Lewis Hamilton’s first race weekend in Ferrari red came with more than just a new car and a new team. It came with a new voice on the other end of his radio, and fans watching closely at the Australian Grand Prix noticed the difference almost immediately.
Hamilton entered the 2026 season having parted ways with his previous race engineer, who spent much of last year drawing criticism from supporters for communication that was seen as mistimed, unclear and occasionally counterproductive at critical moments in races. That friction had become one of the defining storylines of Hamilton’s difficult debut Ferrari campaign, and the decision to make a change over the winter was widely welcomed.
The man holding the fort
The engineer stepping in on an interim basis for the start of the 2026 season is Carlo Santi, a figure with deep Formula 1 experience who previously worked alongside Kimi Raikkonen during his Ferrari years. Santi was always understood to be a temporary solution. The team’s longer-term plan is to bring in Cedric Grosjean, who arrives from McLaren, later in the season once logistics allow. But Santi’s performance in Australia gave no indication that the transition period would be anything other than smooth.

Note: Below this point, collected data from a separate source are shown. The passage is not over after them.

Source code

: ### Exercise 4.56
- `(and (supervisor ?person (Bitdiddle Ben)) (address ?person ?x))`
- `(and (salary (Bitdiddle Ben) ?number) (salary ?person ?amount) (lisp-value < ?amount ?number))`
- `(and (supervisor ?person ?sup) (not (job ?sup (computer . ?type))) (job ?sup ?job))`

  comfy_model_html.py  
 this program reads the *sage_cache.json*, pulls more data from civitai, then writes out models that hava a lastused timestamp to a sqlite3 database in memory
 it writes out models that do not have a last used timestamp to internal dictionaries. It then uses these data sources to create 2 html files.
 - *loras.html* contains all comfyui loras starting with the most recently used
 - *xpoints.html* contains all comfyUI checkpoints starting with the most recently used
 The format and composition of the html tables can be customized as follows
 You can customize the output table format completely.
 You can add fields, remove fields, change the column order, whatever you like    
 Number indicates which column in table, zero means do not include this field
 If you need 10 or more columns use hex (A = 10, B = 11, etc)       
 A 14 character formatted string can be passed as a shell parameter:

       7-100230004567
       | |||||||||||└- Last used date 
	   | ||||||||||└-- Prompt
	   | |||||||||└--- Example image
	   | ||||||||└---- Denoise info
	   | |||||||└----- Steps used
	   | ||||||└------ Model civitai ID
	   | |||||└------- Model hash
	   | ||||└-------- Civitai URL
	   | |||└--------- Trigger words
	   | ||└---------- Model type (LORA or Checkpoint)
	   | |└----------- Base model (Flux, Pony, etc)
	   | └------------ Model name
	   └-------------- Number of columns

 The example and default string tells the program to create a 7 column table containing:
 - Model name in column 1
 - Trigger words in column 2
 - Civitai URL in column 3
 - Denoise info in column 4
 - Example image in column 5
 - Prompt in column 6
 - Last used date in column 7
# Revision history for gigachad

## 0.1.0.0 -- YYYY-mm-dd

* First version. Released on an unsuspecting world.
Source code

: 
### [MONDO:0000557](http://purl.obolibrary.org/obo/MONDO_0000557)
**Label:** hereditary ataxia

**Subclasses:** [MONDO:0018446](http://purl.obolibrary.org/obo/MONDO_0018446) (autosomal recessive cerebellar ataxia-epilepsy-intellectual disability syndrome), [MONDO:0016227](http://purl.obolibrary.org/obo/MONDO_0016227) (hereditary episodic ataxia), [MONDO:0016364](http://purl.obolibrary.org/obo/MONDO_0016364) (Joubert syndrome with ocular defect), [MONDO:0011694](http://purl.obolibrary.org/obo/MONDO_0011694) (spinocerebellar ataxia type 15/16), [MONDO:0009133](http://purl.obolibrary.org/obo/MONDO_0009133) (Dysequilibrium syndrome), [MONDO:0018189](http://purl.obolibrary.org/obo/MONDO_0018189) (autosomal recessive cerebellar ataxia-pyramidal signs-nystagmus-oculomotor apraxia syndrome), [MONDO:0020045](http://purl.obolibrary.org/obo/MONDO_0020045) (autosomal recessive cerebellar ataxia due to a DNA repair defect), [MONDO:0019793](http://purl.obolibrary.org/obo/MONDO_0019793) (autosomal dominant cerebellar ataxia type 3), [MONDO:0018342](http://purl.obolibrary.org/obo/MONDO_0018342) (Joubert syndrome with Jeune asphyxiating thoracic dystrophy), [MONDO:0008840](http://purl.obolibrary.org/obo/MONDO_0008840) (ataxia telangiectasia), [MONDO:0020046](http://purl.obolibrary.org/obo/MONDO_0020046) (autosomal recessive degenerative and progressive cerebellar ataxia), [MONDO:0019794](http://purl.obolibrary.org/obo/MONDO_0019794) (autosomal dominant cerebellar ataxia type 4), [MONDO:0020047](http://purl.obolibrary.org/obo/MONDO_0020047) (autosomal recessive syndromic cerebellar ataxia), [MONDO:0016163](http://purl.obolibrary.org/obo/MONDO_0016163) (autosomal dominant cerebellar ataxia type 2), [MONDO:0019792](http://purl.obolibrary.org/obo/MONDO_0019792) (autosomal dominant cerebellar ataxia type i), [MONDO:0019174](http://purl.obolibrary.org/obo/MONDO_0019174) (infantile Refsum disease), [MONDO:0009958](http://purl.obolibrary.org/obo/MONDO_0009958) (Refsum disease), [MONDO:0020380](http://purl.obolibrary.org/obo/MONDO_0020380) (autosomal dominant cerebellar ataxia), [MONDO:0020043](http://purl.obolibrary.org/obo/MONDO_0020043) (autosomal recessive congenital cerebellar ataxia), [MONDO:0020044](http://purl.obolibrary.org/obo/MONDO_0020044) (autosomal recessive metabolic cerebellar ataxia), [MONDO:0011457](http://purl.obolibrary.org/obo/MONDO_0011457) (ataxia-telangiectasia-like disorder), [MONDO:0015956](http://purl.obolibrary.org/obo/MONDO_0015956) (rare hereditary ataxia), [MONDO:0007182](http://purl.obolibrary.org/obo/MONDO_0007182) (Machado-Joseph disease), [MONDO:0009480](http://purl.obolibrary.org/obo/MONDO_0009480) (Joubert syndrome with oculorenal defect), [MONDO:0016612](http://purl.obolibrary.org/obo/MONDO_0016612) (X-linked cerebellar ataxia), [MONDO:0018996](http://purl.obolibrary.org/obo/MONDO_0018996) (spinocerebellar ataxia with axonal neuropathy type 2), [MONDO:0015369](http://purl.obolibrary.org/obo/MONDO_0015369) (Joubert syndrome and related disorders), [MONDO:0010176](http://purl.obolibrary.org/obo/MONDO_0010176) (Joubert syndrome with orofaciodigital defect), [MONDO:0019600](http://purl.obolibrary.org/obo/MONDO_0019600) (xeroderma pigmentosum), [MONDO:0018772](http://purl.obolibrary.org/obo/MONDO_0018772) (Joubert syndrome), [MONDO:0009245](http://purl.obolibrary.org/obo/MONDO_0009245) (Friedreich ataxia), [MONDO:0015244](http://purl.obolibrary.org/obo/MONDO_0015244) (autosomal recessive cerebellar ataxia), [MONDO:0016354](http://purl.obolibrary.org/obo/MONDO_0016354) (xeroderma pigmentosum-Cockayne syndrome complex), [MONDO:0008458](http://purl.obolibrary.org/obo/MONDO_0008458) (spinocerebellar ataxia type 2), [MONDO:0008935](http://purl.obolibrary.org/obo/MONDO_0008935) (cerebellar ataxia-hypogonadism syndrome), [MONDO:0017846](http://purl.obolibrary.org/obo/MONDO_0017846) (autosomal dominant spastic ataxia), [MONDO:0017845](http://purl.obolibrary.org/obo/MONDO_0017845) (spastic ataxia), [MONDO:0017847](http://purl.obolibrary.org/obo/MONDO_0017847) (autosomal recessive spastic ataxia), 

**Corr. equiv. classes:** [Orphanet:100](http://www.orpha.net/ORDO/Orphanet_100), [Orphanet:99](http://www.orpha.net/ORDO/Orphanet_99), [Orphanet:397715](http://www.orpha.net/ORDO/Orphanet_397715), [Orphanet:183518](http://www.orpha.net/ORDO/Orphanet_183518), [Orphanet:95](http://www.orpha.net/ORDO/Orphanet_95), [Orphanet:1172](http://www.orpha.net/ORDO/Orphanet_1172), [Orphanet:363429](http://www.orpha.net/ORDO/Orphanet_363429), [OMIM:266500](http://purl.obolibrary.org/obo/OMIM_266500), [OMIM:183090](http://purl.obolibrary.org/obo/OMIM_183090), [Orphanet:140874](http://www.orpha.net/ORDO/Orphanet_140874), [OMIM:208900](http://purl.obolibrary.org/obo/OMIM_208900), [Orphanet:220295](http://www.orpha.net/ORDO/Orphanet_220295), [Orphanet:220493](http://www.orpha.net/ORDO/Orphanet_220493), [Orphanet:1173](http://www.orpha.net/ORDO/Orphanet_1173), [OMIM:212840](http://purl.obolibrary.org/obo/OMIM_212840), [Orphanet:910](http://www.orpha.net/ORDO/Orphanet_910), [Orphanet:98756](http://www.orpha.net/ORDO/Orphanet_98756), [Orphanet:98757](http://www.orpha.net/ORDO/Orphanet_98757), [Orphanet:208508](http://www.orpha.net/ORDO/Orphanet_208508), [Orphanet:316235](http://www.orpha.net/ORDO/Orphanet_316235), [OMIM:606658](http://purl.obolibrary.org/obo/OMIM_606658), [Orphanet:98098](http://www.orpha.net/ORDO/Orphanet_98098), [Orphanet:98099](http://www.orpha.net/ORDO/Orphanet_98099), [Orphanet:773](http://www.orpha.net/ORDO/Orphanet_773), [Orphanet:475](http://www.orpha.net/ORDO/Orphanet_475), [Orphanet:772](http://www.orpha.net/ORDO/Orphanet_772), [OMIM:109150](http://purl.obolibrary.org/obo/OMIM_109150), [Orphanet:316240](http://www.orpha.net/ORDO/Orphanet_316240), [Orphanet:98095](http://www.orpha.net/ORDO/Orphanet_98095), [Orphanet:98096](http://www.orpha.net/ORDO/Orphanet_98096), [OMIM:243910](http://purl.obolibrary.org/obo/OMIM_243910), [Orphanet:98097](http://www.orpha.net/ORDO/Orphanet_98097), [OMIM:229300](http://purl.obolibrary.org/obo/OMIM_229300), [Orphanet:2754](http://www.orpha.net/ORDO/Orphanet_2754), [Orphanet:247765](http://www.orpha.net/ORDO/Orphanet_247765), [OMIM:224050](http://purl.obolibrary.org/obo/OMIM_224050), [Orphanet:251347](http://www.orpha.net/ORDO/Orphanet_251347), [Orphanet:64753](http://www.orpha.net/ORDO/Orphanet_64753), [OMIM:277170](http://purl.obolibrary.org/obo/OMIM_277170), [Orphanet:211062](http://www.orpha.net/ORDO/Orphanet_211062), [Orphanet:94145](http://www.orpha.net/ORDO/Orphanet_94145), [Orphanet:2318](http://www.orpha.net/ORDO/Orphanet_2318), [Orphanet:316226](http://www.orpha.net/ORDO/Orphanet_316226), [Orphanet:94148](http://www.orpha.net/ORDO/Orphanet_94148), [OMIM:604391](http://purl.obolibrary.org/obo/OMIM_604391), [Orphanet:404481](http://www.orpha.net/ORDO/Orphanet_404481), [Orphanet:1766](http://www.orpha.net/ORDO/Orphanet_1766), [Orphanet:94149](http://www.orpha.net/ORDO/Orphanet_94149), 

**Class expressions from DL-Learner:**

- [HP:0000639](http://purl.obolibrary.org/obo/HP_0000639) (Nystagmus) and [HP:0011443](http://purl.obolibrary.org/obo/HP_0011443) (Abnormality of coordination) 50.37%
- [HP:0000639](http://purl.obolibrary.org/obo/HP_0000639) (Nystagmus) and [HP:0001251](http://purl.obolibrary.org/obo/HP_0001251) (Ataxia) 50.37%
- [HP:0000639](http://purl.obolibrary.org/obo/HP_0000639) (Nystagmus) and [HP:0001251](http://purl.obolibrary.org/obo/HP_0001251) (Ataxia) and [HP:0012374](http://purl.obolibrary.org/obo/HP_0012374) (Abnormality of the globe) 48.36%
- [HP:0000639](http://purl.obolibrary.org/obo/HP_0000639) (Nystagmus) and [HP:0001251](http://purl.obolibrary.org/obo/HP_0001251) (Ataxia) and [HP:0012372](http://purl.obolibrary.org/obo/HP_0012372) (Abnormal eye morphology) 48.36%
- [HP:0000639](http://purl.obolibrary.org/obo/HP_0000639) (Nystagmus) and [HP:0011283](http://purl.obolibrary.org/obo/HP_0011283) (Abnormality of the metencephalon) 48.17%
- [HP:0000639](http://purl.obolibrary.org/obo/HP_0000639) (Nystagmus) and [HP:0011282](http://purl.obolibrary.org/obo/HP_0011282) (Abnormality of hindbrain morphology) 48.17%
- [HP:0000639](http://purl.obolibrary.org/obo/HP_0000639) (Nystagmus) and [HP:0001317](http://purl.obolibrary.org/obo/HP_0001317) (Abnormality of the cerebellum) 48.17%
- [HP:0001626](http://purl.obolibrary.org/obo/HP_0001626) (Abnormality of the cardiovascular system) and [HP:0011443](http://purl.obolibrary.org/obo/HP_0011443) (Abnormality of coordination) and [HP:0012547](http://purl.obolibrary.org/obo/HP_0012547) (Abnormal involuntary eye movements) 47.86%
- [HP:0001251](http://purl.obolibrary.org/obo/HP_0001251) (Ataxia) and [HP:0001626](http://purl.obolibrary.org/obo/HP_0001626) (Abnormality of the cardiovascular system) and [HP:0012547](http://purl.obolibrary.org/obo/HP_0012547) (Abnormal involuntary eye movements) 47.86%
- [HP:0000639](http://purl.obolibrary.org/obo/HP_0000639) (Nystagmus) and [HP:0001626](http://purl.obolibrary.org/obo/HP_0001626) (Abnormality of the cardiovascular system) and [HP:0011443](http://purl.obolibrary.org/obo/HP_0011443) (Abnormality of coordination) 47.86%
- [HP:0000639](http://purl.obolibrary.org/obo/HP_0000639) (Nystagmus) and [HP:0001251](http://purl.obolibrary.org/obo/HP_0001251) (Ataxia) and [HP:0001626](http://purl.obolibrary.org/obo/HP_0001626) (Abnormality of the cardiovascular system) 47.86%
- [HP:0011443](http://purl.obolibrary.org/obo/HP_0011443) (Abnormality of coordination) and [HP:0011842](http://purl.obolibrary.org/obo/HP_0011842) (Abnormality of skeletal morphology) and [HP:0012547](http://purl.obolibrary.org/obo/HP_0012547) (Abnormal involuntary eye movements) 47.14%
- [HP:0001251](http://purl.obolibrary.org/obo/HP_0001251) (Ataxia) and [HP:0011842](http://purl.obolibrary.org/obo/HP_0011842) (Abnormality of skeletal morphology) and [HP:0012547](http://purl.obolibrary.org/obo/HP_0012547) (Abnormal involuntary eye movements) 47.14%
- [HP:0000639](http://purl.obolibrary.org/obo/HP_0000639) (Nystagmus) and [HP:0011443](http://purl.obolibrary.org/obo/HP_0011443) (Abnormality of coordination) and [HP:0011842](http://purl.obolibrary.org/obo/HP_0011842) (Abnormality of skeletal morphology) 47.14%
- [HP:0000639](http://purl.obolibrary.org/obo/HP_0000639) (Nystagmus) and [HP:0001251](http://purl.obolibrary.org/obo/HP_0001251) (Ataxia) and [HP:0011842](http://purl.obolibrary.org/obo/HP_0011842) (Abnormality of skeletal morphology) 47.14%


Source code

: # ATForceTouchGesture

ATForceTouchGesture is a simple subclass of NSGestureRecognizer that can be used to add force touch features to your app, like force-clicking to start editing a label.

Hamilton finished fourth at Albert Park, just behind teammate Charles Leclerc in third, in what amounted to an encouraging start to the season for Ferrari as a whole. The result was solid but it was the quality of the working relationship on display throughout the race that generated most of the conversation in the days that followed.
What fans noticed
Santi was active on the radio throughout the Australian Grand Prix, delivering clear, well-timed updates and keeping Hamilton informed in the way supporters had long hoped for. The communication was described by many watching as calm, constructive and confidence-building, a marked contrast to what the previous pairing had often produced under pressure.
The final message Santi sent over the team radio at the end of the race, in which he acknowledged Hamilton’s performance in the second stint, struck a particular chord. It was a small moment but it landed as a signal that the dynamic between driver and engineer had shifted into something more collaborative and mutually supportive.
Fan reaction across social media was enthusiastic. Comments described Santi as a breath of fresh air and pointed to the clarity of his communication as exactly what Hamilton needed heading into a season where he will be under enormous scrutiny as a Ferrari number one driver for the first time. The general sentiment was that even one race was enough to suggest the change had been the right call.
One race, cautious optimism
It would be premature to draw sweeping conclusions from a single grand prix, and there will be harder races ahead where the pressure on both driver and engineer will be far greater than it was in Melbourne. But the baseline established at the Australian Grand Prix gave Ferrari supporters genuine reasons for encouragement.
Hamilton has spent years being one of the most decorated drivers in the history of the sport, and the question entering 2026 was always whether Ferrari could build an environment around him that allowed his full ability to come through. After one race, the early indicators suggest that at least one of the key pieces of that puzzle has been put in the right place.